Segment Start: ENTRIES SHOWN

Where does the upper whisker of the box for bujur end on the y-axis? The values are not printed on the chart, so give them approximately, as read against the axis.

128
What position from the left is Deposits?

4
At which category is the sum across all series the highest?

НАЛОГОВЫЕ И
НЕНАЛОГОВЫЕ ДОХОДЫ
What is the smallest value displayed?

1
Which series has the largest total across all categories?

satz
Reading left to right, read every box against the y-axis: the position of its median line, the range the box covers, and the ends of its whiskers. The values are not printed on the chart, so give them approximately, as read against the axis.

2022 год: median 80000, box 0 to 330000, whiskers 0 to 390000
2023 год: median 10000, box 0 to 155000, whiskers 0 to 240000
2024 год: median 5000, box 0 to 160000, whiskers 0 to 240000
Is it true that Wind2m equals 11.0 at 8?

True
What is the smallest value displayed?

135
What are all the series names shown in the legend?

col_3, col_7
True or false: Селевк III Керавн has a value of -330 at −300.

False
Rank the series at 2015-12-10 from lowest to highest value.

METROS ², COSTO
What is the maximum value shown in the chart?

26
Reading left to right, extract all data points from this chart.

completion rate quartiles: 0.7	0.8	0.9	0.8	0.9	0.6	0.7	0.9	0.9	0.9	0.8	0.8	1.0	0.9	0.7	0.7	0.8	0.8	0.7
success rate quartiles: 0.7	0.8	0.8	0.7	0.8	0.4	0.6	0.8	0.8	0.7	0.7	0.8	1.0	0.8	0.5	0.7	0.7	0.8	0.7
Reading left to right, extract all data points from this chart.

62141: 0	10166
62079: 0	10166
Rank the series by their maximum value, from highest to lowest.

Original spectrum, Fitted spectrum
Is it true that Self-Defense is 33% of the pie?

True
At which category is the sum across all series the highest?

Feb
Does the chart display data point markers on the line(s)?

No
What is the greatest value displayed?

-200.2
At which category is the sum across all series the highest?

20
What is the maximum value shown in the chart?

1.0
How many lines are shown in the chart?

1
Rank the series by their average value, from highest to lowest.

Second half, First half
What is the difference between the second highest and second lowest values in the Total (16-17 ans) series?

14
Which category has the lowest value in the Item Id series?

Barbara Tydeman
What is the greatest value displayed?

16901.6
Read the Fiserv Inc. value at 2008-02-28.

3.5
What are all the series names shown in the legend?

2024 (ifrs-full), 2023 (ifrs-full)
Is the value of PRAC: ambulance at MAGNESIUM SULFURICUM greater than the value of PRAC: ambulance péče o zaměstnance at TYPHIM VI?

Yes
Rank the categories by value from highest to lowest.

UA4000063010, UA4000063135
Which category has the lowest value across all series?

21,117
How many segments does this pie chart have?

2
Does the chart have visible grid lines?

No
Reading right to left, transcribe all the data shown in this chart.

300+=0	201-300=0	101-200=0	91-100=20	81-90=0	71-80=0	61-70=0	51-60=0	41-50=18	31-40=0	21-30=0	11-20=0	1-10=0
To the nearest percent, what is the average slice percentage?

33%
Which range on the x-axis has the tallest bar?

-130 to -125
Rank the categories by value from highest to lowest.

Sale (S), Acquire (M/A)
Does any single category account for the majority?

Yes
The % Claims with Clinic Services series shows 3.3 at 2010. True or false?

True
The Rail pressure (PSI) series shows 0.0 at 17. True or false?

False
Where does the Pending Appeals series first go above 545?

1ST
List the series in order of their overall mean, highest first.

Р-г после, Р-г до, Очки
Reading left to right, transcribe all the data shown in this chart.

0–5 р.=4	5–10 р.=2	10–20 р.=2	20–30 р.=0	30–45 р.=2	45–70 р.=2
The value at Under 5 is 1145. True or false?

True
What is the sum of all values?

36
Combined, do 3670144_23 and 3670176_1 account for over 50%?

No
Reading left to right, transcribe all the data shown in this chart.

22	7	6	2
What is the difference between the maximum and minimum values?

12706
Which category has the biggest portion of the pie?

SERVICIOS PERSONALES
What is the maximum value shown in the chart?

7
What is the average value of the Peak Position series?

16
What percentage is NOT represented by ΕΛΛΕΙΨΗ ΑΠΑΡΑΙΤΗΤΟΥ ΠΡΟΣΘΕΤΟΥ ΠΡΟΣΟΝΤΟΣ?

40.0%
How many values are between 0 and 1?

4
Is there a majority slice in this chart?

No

Segment End: ENTRIES SHOWN

# EXERCISE
Please find each line in the material above that contains the word "lowest" and copy those lines out.

# RESULT BELOW
Rank the series at 2015-12-10 from lowest to highest value.
Rank the series by their maximum value, from highest to lowest.
Rank the series by their average value, from highest to lowest.
What is the difference between the second highest and second lowest values in the Total (16-17 ans) series?
Which category has the lowest value in the Item Id series?
Rank the categories by value from highest to lowest.
Which category has the lowest value across all series?
Rank the categories by value from highest to lowest.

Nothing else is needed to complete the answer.